• **Ausgewählter Text**
--------

Seite 2: Was für Peter Neururer gesprochen hätte
Aus ein bisschen Scheiße Gold zu machen, ist das Portfolio von Peter Neururer. Oder wie Journalist Ben Redelings immer mal wieder die Worte eines VfL-Bochum-Spielers zitiert: „Der holt dich zu sich und erzählt dir eine halbe Stunde lang, was für ein überragender Fußballer du bist. Stärken ohne Ende hättest du. Wenn das so weiter geht, und er wüsste bei bestem Willen keinen Grund, warum nicht, sei die Nationalmannschaft nur noch eine Frage von Stunden, maximal Tagen. Du gehst von ihm weg und glaubst tatsächlich, dass du einer der ganz Großen bist – im deutschen Fußball ohnehin und eigentlich auch im Weltfußball. In dem Bewusstsein spielst du dann in den kommenden Wochen…“ Ungewiss, ob das beim FC Schalke im Jahr 2020 funktioniert hätte, aber Nabil Bentaleb.

--------

• **Datenauszug**
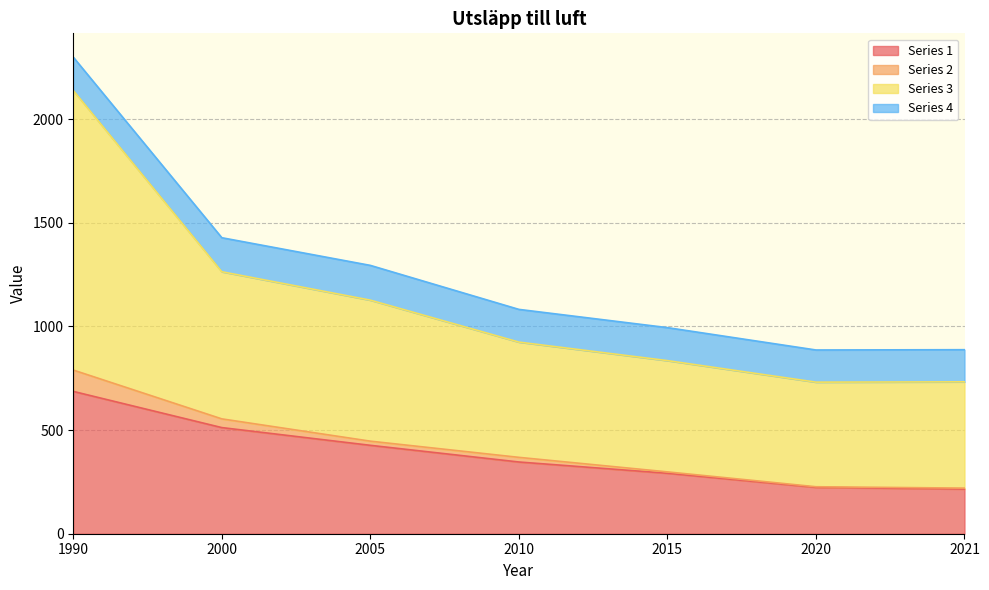

True or false: Series 2 has more than 1 interior local peaks.

False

--------

• **Aufgaben**
(1) Zitieren Sie aus dem Text über Peter Neururer alles von „Seite 2: Was“ bis hinunter zu „aber Nabil Bentaleb.“.
(2) Schreiben Sie den Text über Peter Neururer im Anschluss an seinen letzten Satz weiter.

• **Antworten**
(1)
Seite 2: Was für Peter Neururer gesprochen hätte
Aus ein bisschen Scheiße Gold zu machen, ist das Portfolio von Peter Neururer. Oder wie Journalist Ben Redelings immer mal wieder die Worte eines VfL-Bochum-Spielers zitiert: „Der holt dich zu sich und erzählt dir eine halbe Stunde lang, was für ein überragender Fußballer du bist. Stärken ohne Ende hättest du. Wenn das so weiter geht, und er wüsste bei bestem Willen keinen Grund, warum nicht, sei die Nationalmannschaft nur noch eine Frage von Stunden, maximal Tagen. Du gehst von ihm weg und glaubst tatsächlich, dass du einer der ganz Großen bist – im deutschen Fußball ohnehin und eigentlich auch im Weltfußball. In dem Bewusstsein spielst du dann in den kommenden Wochen…“ Ungewiss, ob das beim FC Schalke im Jahr 2020 funktioniert hätte, aber Nabil Bentaleb.

(2)
Dass sich Neururer im fragilen Vereinsgebilde um Sportvorstand Jochen Schneider nicht hätte behaupten können? Der Mann hat unter Martin Kind in Hannover gedient, hat auf Schalke für Günter Eichberg gearbeitet, er hat drei Jahre lang das VDV-Proficamp der arbeitslosen Vertragsfußballer geleitet. Kurzum und kaum zu glauben: Er hat schon schlimmeres gesehen. Dass der Fußballlehrer von 1987 die Methoden des modernen Fußballs nicht mehr beherrscht? Nicht umsonst betonen die Bundesligatrainer von heute die Bedeutung eines guten Trainerteams, 11FREUNDE zeichnet jedes Jahr das beste Trainerteam der Bundesliga aus, unter Neururer könnten Taktik- und Trainingsexperten in Ruhe arbeiten (zum Beispiel: Manuel Baum). Und dass Neururer, Peter der Große, nur für Unruhe gesorgt, unnötig viel Aufmerksamkeit auf sich gelenkt hätte? Nun, nach Anblick der ersten beiden Schalker Spiele ist wohl unbestritten, dass es der Mannschaft nicht schadet, wenn sich die Blicke woanders hin richten.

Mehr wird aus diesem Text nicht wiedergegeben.